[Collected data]

::::::

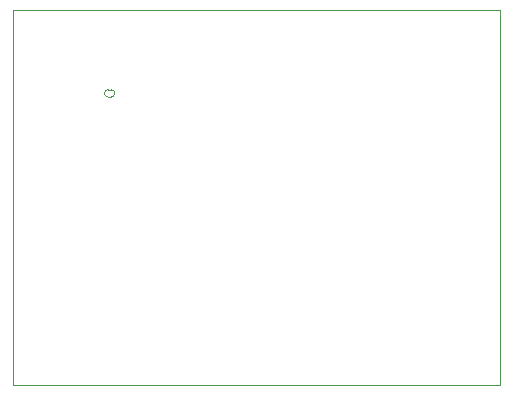
<source format=gbr>
%TF.GenerationSoftware,KiCad,Pcbnew,(5.99.0-9795-gc3c3649211)*%
%TF.CreationDate,2021-03-25T09:38:18-07:00*%
%TF.ProjectId,smd-challenge,736d642d-6368-4616-9c6c-656e67652e6b,rev?*%
%TF.SameCoordinates,Original*%
%TF.FileFunction,Profile,NP*%
%FSLAX46Y46*%
G04 Gerber Fmt 4.6, Leading zero omitted, Abs format (unit mm)*
G04 Created by KiCad (PCBNEW (5.99.0-9795-gc3c3649211)) date 2021-03-25 09:38:18*
%MOMM*%
%LPD*%
G01*
G04 APERTURE LIST*
%TA.AperFunction,Profile*%
%ADD10C,0.100000*%
%TD*%
G04 APERTURE END LIST*
D10*
X120015000Y-37846000D02*
X161290000Y-37846000D01*
X161290000Y-37846000D02*
X161290000Y-69596000D01*
X161290000Y-69596000D02*
X120015000Y-69596000D01*
X120015000Y-69596000D02*
X120015000Y-37846000D01*
%TO.C,J1*%
X128091000Y-44581000D02*
X128341000Y-44581000D01*
X128341000Y-45211000D02*
X128091000Y-45211000D01*
X128091000Y-45211000D02*
G75*
G02*
X127776000Y-44896000I0J315000D01*
G01*
X128656000Y-44896000D02*
G75*
G02*
X128341000Y-45211000I-315000J0D01*
G01*
X127776000Y-44896000D02*
G75*
G02*
X128091000Y-44581000I315000J0D01*
G01*
X128341000Y-44581000D02*
G75*
G02*
X128656000Y-44896000I0J-315000D01*
G01*
%TD*%
M02*

</source>
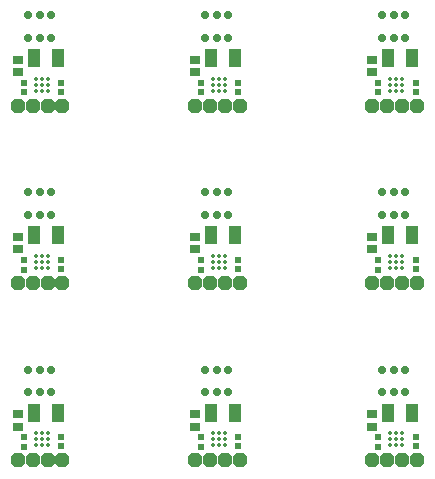
<source format=gts>
G75*
%MOIN*%
%OFA0B0*%
%FSLAX24Y24*%
%IPPOS*%
%LPD*%
%AMOC8*
5,1,8,0,0,1.08239X$1,22.5*
%
%ADD10C,0.0276*%
%ADD11C,0.0138*%
%ADD12R,0.0420X0.0640*%
%ADD13R,0.0210X0.0210*%
%ADD14R,0.0340X0.0310*%
%ADD15OC8,0.0476*%
D10*
X003721Y005400D03*
X004101Y005400D03*
X004481Y005400D03*
X004481Y006160D03*
X004101Y006160D03*
X003721Y006160D03*
X003721Y011305D03*
X004101Y011305D03*
X004481Y011305D03*
X004481Y012065D03*
X004101Y012065D03*
X003721Y012065D03*
X003721Y017211D03*
X004101Y017211D03*
X004481Y017211D03*
X004481Y017971D03*
X004101Y017971D03*
X003721Y017971D03*
X009626Y017971D03*
X010006Y017971D03*
X010386Y017971D03*
X010386Y017211D03*
X010006Y017211D03*
X009626Y017211D03*
X009626Y012065D03*
X010006Y012065D03*
X010386Y012065D03*
X010386Y011305D03*
X010006Y011305D03*
X009626Y011305D03*
X009626Y006160D03*
X010006Y006160D03*
X010386Y006160D03*
X010386Y005400D03*
X010006Y005400D03*
X009626Y005400D03*
X015532Y005400D03*
X015912Y005400D03*
X016292Y005400D03*
X016292Y006160D03*
X015912Y006160D03*
X015532Y006160D03*
X015532Y011305D03*
X015912Y011305D03*
X016292Y011305D03*
X016292Y012065D03*
X015912Y012065D03*
X015532Y012065D03*
X015532Y017211D03*
X015912Y017211D03*
X016292Y017211D03*
X016292Y017971D03*
X015912Y017971D03*
X015532Y017971D03*
D11*
X015789Y015848D03*
X015789Y015651D03*
X015789Y015454D03*
X015986Y015454D03*
X016183Y015454D03*
X016183Y015651D03*
X016183Y015848D03*
X015986Y015848D03*
X015986Y015651D03*
X015986Y009943D03*
X016183Y009943D03*
X016183Y009746D03*
X015986Y009746D03*
X015789Y009746D03*
X015789Y009943D03*
X015789Y009549D03*
X015986Y009549D03*
X016183Y009549D03*
X016183Y004037D03*
X016183Y003840D03*
X016183Y003643D03*
X015986Y003643D03*
X015789Y003643D03*
X015789Y003840D03*
X015986Y003840D03*
X015986Y004037D03*
X015789Y004037D03*
X010277Y004037D03*
X010080Y004037D03*
X009883Y004037D03*
X009883Y003840D03*
X009883Y003643D03*
X010080Y003643D03*
X010080Y003840D03*
X010277Y003840D03*
X010277Y003643D03*
X004372Y003643D03*
X004372Y003840D03*
X004372Y004037D03*
X004175Y004037D03*
X004175Y003840D03*
X004175Y003643D03*
X003978Y003643D03*
X003978Y003840D03*
X003978Y004037D03*
X003978Y009549D03*
X003978Y009746D03*
X003978Y009943D03*
X004175Y009943D03*
X004372Y009943D03*
X004372Y009746D03*
X004372Y009549D03*
X004175Y009549D03*
X004175Y009746D03*
X004175Y015454D03*
X004372Y015454D03*
X004372Y015651D03*
X004372Y015848D03*
X004175Y015848D03*
X004175Y015651D03*
X003978Y015651D03*
X003978Y015454D03*
X003978Y015848D03*
X009883Y015848D03*
X009883Y015651D03*
X009883Y015454D03*
X010080Y015454D03*
X010277Y015454D03*
X010277Y015651D03*
X010080Y015651D03*
X010080Y015848D03*
X010277Y015848D03*
X010277Y009943D03*
X010080Y009943D03*
X009883Y009943D03*
X009883Y009746D03*
X009883Y009549D03*
X010080Y009549D03*
X010080Y009746D03*
X010277Y009746D03*
X010277Y009549D03*
D12*
X010628Y010631D03*
X009808Y010631D03*
X004723Y010631D03*
X003903Y010631D03*
X003903Y004726D03*
X004723Y004726D03*
X009808Y004726D03*
X010628Y004726D03*
X015714Y004726D03*
X016534Y004726D03*
X016534Y010631D03*
X015714Y010631D03*
X015714Y016537D03*
X016534Y016537D03*
X010628Y016537D03*
X009808Y016537D03*
X004723Y016537D03*
X003903Y016537D03*
D13*
X003584Y015708D03*
X003584Y015398D03*
X004824Y015417D03*
X004824Y015727D03*
X009490Y015708D03*
X009490Y015398D03*
X010730Y015417D03*
X010730Y015727D03*
X015395Y015708D03*
X015395Y015398D03*
X016635Y015417D03*
X016635Y015727D03*
X016635Y009822D03*
X016635Y009512D03*
X015395Y009492D03*
X015395Y009802D03*
X010730Y009822D03*
X010730Y009512D03*
X009490Y009492D03*
X009490Y009802D03*
X004824Y009822D03*
X004824Y009512D03*
X003584Y009492D03*
X003584Y009802D03*
X003584Y003897D03*
X003584Y003587D03*
X004824Y003606D03*
X004824Y003916D03*
X009490Y003897D03*
X009490Y003587D03*
X010730Y003606D03*
X010730Y003916D03*
X015395Y003897D03*
X015395Y003587D03*
X016635Y003606D03*
X016635Y003916D03*
D14*
X015198Y004260D03*
X015198Y004680D03*
X015198Y010166D03*
X015198Y010586D03*
X015198Y016071D03*
X015198Y016491D03*
X009293Y016491D03*
X009293Y016071D03*
X009293Y010586D03*
X009293Y010166D03*
X009293Y004680D03*
X009293Y004260D03*
X003387Y004260D03*
X003387Y004680D03*
X003387Y010166D03*
X003387Y010586D03*
X003387Y016071D03*
X003387Y016491D03*
D15*
X003387Y003151D03*
X003880Y003151D03*
X004372Y003151D03*
X004864Y003151D03*
X009293Y003151D03*
X009785Y003151D03*
X010277Y003151D03*
X010769Y003151D03*
X015198Y003151D03*
X015691Y003151D03*
X016183Y003151D03*
X016675Y003151D03*
X016675Y009057D03*
X016183Y009057D03*
X015691Y009057D03*
X015198Y009057D03*
X010769Y009057D03*
X010277Y009057D03*
X009785Y009057D03*
X009293Y009057D03*
X004864Y009057D03*
X004372Y009057D03*
X003880Y009057D03*
X003387Y009057D03*
X003387Y014962D03*
X003880Y014962D03*
X004372Y014962D03*
X004864Y014962D03*
X009293Y014962D03*
X009785Y014962D03*
X010277Y014962D03*
X010769Y014962D03*
X015198Y014962D03*
X015691Y014962D03*
X016183Y014962D03*
X016675Y014962D03*
M02*

</source>
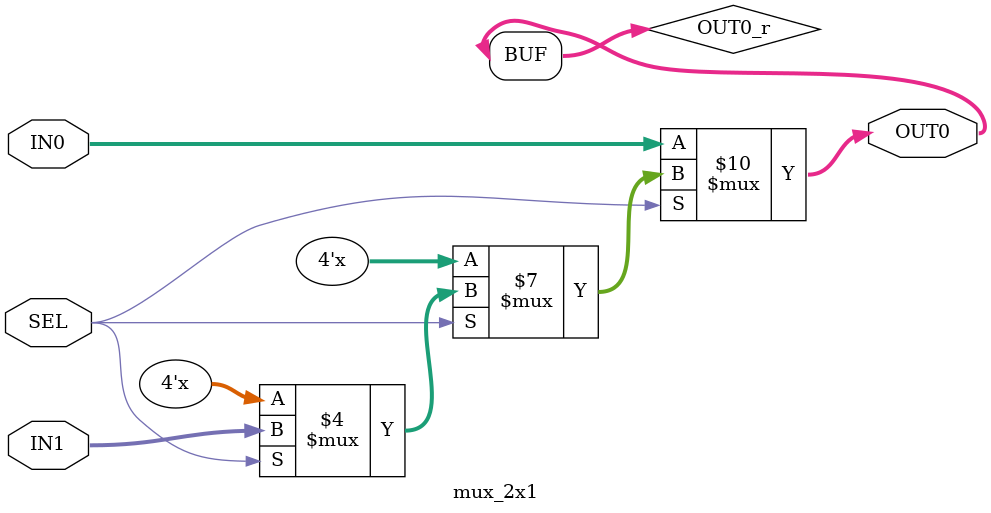
<source format=v>
/* -----------------------------------------------------------------------------------
 * Module Name  : mux_2x1
 * Date Created : 21:08:47 IST, 03 September, 2020 [ Thursday ]
 *
 * Author       : pxvi
 * Description  : Basic input parmetrized 2 to 1 multiplexer
 * ----------------------------------------------------------------------------------- */

module mux_2x1#( parameter WIDTH = 4 )(     input [WIDTH-1:0] IN0,
                                            input [WIDTH-1:0] IN1,
                                            input SEL,
                                            output [WIDTH-1:0] OUT0 );

    reg [WIDTH-1:0] OUT0_r;

    always@( * )
    begin
        if( !SEL )
        begin
            OUT0_r = IN0;
        end
        else if( SEL )
        begin
            OUT0_r = IN1;
        end
    end

    assign OUT0 = OUT0_r;

endmodule

</source>
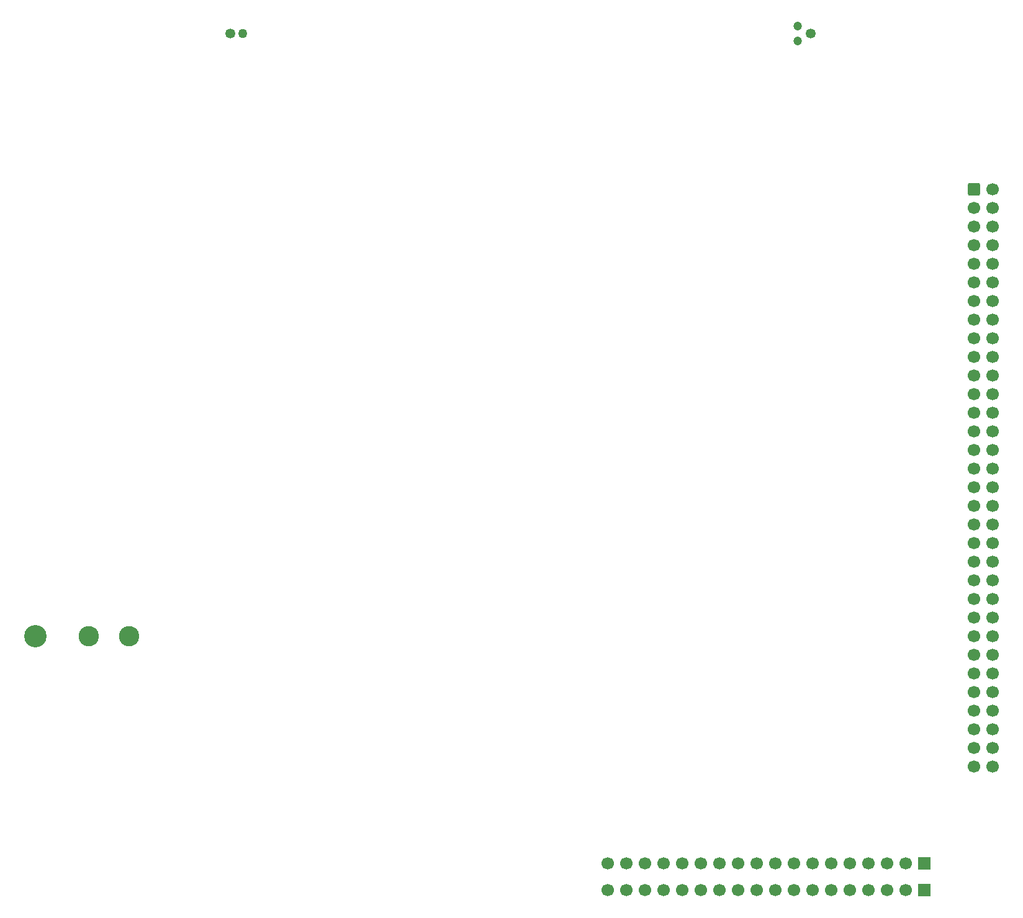
<source format=gbr>
G04 #@! TF.GenerationSoftware,KiCad,Pcbnew,9.0.3*
G04 #@! TF.CreationDate,2025-08-01T19:28:12-07:00*
G04 #@! TF.ProjectId,CardTestFixture,43617264-5465-4737-9446-697874757265,A*
G04 #@! TF.SameCoordinates,Original*
G04 #@! TF.FileFunction,Soldermask,Bot*
G04 #@! TF.FilePolarity,Negative*
%FSLAX46Y46*%
G04 Gerber Fmt 4.6, Leading zero omitted, Abs format (unit mm)*
G04 Created by KiCad (PCBNEW 9.0.3) date 2025-08-01 19:28:12*
%MOMM*%
%LPD*%
G01*
G04 APERTURE LIST*
G04 Aperture macros list*
%AMRoundRect*
0 Rectangle with rounded corners*
0 $1 Rounding radius*
0 $2 $3 $4 $5 $6 $7 $8 $9 X,Y pos of 4 corners*
0 Add a 4 corners polygon primitive as box body*
4,1,4,$2,$3,$4,$5,$6,$7,$8,$9,$2,$3,0*
0 Add four circle primitives for the rounded corners*
1,1,$1+$1,$2,$3*
1,1,$1+$1,$4,$5*
1,1,$1+$1,$6,$7*
1,1,$1+$1,$8,$9*
0 Add four rect primitives between the rounded corners*
20,1,$1+$1,$2,$3,$4,$5,0*
20,1,$1+$1,$4,$5,$6,$7,0*
20,1,$1+$1,$6,$7,$8,$9,0*
20,1,$1+$1,$8,$9,$2,$3,0*%
G04 Aperture macros list end*
%ADD10R,1.700000X1.700000*%
%ADD11C,1.700000*%
%ADD12C,1.270000*%
%ADD13C,1.349000*%
%ADD14C,1.200000*%
%ADD15RoundRect,0.250000X-0.600000X-0.600000X0.600000X-0.600000X0.600000X0.600000X-0.600000X0.600000X0*%
%ADD16C,3.050000*%
%ADD17C,2.775000*%
G04 APERTURE END LIST*
D10*
X209180000Y-151400000D03*
D11*
X206640000Y-151400000D03*
X204100000Y-151400000D03*
X201560000Y-151400000D03*
X199020000Y-151400000D03*
X196480000Y-151400000D03*
X193940000Y-151400000D03*
X191400000Y-151400000D03*
X188860000Y-151400000D03*
X186320000Y-151400000D03*
X183780000Y-151400000D03*
X181240000Y-151400000D03*
X178700000Y-151400000D03*
X176160000Y-151400000D03*
X173620000Y-151400000D03*
X171080000Y-151400000D03*
X168540000Y-151400000D03*
X166000000Y-151400000D03*
D10*
X209180000Y-155000000D03*
D11*
X206640000Y-155000000D03*
X204100000Y-155000000D03*
X201560000Y-155000000D03*
X199020000Y-155000000D03*
X196480000Y-155000000D03*
X193940000Y-155000000D03*
X191400000Y-155000000D03*
X188860000Y-155000000D03*
X186320000Y-155000000D03*
X183780000Y-155000000D03*
X181240000Y-155000000D03*
X178700000Y-155000000D03*
X176160000Y-155000000D03*
X173620000Y-155000000D03*
X171080000Y-155000000D03*
X168540000Y-155000000D03*
X166000000Y-155000000D03*
D12*
X116248900Y-38197500D03*
D13*
X114568900Y-38197500D03*
D14*
X191908900Y-39197500D03*
X191908900Y-37197500D03*
D13*
X193698900Y-38197500D03*
D15*
X216000000Y-59400000D03*
D11*
X218540000Y-59400000D03*
X216000000Y-61940000D03*
X218540000Y-61940000D03*
X216000000Y-64480000D03*
X218540000Y-64480000D03*
X216000000Y-67020000D03*
X218540000Y-67020000D03*
X216000000Y-69560000D03*
X218540000Y-69560000D03*
X216000000Y-72100000D03*
X218540000Y-72100000D03*
X216000000Y-74640000D03*
X218540000Y-74640000D03*
X216000000Y-77180000D03*
X218540000Y-77180000D03*
X216000000Y-79720000D03*
X218540000Y-79720000D03*
X216000000Y-82260000D03*
X218540000Y-82260000D03*
X216000000Y-84800000D03*
X218540000Y-84800000D03*
X216000000Y-87340000D03*
X218540000Y-87340000D03*
X216000000Y-89880000D03*
X218540000Y-89880000D03*
X216000000Y-92420000D03*
X218540000Y-92420000D03*
X216000000Y-94960000D03*
X218540000Y-94960000D03*
X216000000Y-97500000D03*
X218540000Y-97500000D03*
X216000000Y-100040000D03*
X218540000Y-100040000D03*
X216000000Y-102580000D03*
X218540000Y-102580000D03*
X216000000Y-105120000D03*
X218540000Y-105120000D03*
X216000000Y-107660000D03*
X218540000Y-107660000D03*
X216000000Y-110200000D03*
X218540000Y-110200000D03*
X216000000Y-112740000D03*
X218540000Y-112740000D03*
X216000000Y-115280000D03*
X218540000Y-115280000D03*
X216000000Y-117820000D03*
X218540000Y-117820000D03*
X216000000Y-120360000D03*
X218540000Y-120360000D03*
X216000000Y-122900000D03*
X218540000Y-122900000D03*
X216000000Y-125440000D03*
X218540000Y-125440000D03*
X216000000Y-127980000D03*
X218540000Y-127980000D03*
X216000000Y-130520000D03*
X218540000Y-130520000D03*
X216000000Y-133060000D03*
X218540000Y-133060000D03*
X216000000Y-135600000D03*
X218540000Y-135600000D03*
X216000000Y-138140000D03*
X218540000Y-138140000D03*
D16*
X88000000Y-120400000D03*
D17*
X95300000Y-120400000D03*
X100800000Y-120400000D03*
M02*

</source>
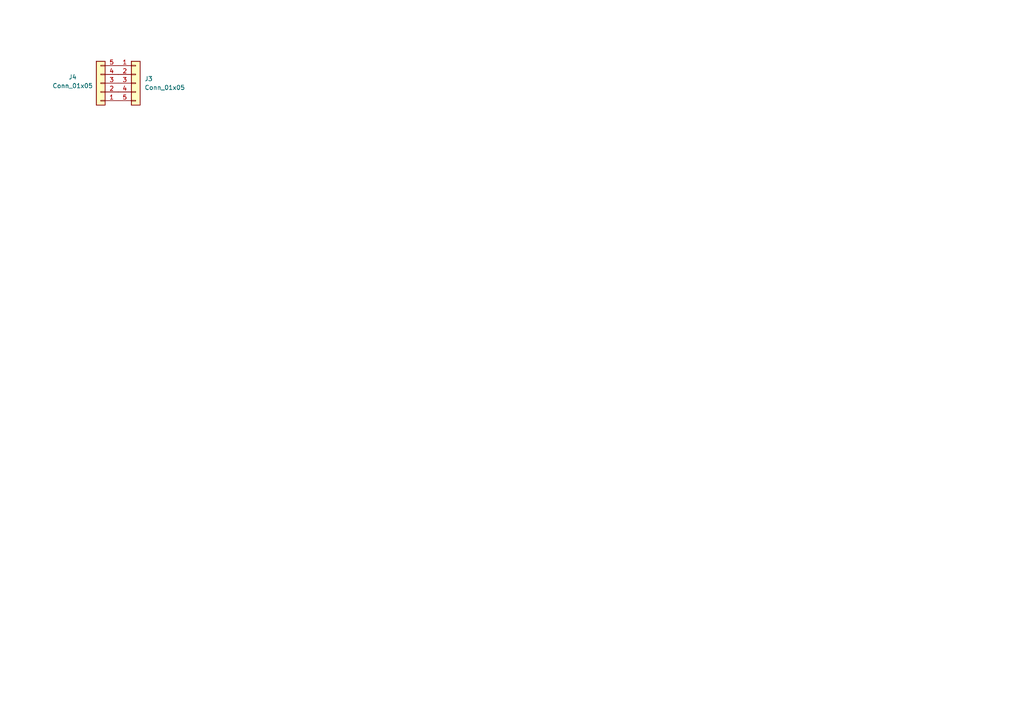
<source format=kicad_sch>
(kicad_sch
	(version 20231120)
	(generator "eeschema")
	(generator_version "8.0")
	(uuid "ccd0dcac-df1d-4089-8f7e-e62a3e2f6f2a")
	(paper "A4")
	
	(symbol
		(lib_id "Connector_Generic:Conn_01x05")
		(at 39.37 24.13 0)
		(unit 1)
		(exclude_from_sim no)
		(in_bom yes)
		(on_board yes)
		(dnp no)
		(fields_autoplaced yes)
		(uuid "3560aa4a-736e-4519-a757-f345febf33c3")
		(property "Reference" "J3"
			(at 41.91 22.8599 0)
			(effects
				(font
					(size 1.27 1.27)
				)
				(justify left)
			)
		)
		(property "Value" "Conn_01x05"
			(at 41.91 25.3999 0)
			(effects
				(font
					(size 1.27 1.27)
				)
				(justify left)
			)
		)
		(property "Footprint" "Connector_PinHeader_2.54mm:PinHeader_1x05_P2.54mm_Vertical"
			(at 39.37 24.13 0)
			(effects
				(font
					(size 1.27 1.27)
				)
				(hide yes)
			)
		)
		(property "Datasheet" "~"
			(at 39.37 24.13 0)
			(effects
				(font
					(size 1.27 1.27)
				)
				(hide yes)
			)
		)
		(property "Description" "Generic connector, single row, 01x05, script generated (kicad-library-utils/schlib/autogen/connector/)"
			(at 39.37 24.13 0)
			(effects
				(font
					(size 1.27 1.27)
				)
				(hide yes)
			)
		)
		(pin "3"
			(uuid "9794def7-c45f-4bac-81a7-71d49d99423c")
		)
		(pin "1"
			(uuid "1e1f5700-43bd-4af1-8e37-e8d69d7d9b8e")
		)
		(pin "4"
			(uuid "9ec7a815-a004-4869-a9ed-3d055b3acfaa")
		)
		(pin "2"
			(uuid "63267ada-c04c-47a8-a078-cd74d7d7a02e")
		)
		(pin "5"
			(uuid "f50b43cc-2090-426d-995d-f2d55a4603c8")
		)
		(instances
			(project "bus1"
				(path "/ccd0dcac-df1d-4089-8f7e-e62a3e2f6f2a"
					(reference "J3")
					(unit 1)
				)
			)
		)
	)
	(symbol
		(lib_id "Connector_Generic:Conn_01x05")
		(at 29.21 24.13 180)
		(unit 1)
		(exclude_from_sim no)
		(in_bom yes)
		(on_board yes)
		(dnp no)
		(uuid "b687bf2c-e600-4563-8cab-a88b56ce15f1")
		(property "Reference" "J4"
			(at 21.082 22.352 0)
			(effects
				(font
					(size 1.27 1.27)
				)
			)
		)
		(property "Value" "Conn_01x05"
			(at 21.082 24.892 0)
			(effects
				(font
					(size 1.27 1.27)
				)
			)
		)
		(property "Footprint" "Connector_PinHeader_2.54mm:PinHeader_1x05_P2.54mm_Vertical"
			(at 29.21 24.13 0)
			(effects
				(font
					(size 1.27 1.27)
				)
				(hide yes)
			)
		)
		(property "Datasheet" "~"
			(at 29.21 24.13 0)
			(effects
				(font
					(size 1.27 1.27)
				)
				(hide yes)
			)
		)
		(property "Description" "Generic connector, single row, 01x05, script generated (kicad-library-utils/schlib/autogen/connector/)"
			(at 29.21 24.13 0)
			(effects
				(font
					(size 1.27 1.27)
				)
				(hide yes)
			)
		)
		(pin "3"
			(uuid "f6f43e8c-c5ca-4ec4-ad03-1ffd19734ff1")
		)
		(pin "1"
			(uuid "03d95c87-dd8f-4c05-ae3d-d54c543ec217")
		)
		(pin "4"
			(uuid "9ff9d66b-7955-4e35-ade7-2228516a4a4d")
		)
		(pin "2"
			(uuid "c6bf3844-ca4f-4c21-954d-96e5146fef74")
		)
		(pin "5"
			(uuid "e210c43b-4297-4d56-9859-0cc582629055")
		)
		(instances
			(project "bus1"
				(path "/ccd0dcac-df1d-4089-8f7e-e62a3e2f6f2a"
					(reference "J4")
					(unit 1)
				)
			)
		)
	)
	(sheet_instances
		(path "/"
			(page "1")
		)
	)
)
</source>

::::::

WHAT YOU HAVE TO DO:
Leave out any pictures, please, and quote only the lines from the top of the data through the line that contains "X128341000Y-45211000D02*".

TASK SOLUTION:
<source format=gbr>
%TF.GenerationSoftware,KiCad,Pcbnew,(5.99.0-9795-gc3c3649211)*%
%TF.CreationDate,2021-03-25T09:38:18-07:00*%
%TF.ProjectId,smd-challenge,736d642d-6368-4616-9c6c-656e67652e6b,rev?*%
%TF.SameCoordinates,Original*%
%TF.FileFunction,Profile,NP*%
%FSLAX46Y46*%
G04 Gerber Fmt 4.6, Leading zero omitted, Abs format (unit mm)*
G04 Created by KiCad (PCBNEW (5.99.0-9795-gc3c3649211)) date 2021-03-25 09:38:18*
%MOMM*%
%LPD*%
G01*
G04 APERTURE LIST*
%TA.AperFunction,Profile*%
%ADD10C,0.100000*%
%TD*%
G04 APERTURE END LIST*
D10*
X120015000Y-37846000D02*
X161290000Y-37846000D01*
X161290000Y-37846000D02*
X161290000Y-69596000D01*
X161290000Y-69596000D02*
X120015000Y-69596000D01*
X120015000Y-69596000D02*
X120015000Y-37846000D01*
%TO.C,J1*%
X128091000Y-44581000D02*
X128341000Y-44581000D01*
X128341000Y-45211000D02*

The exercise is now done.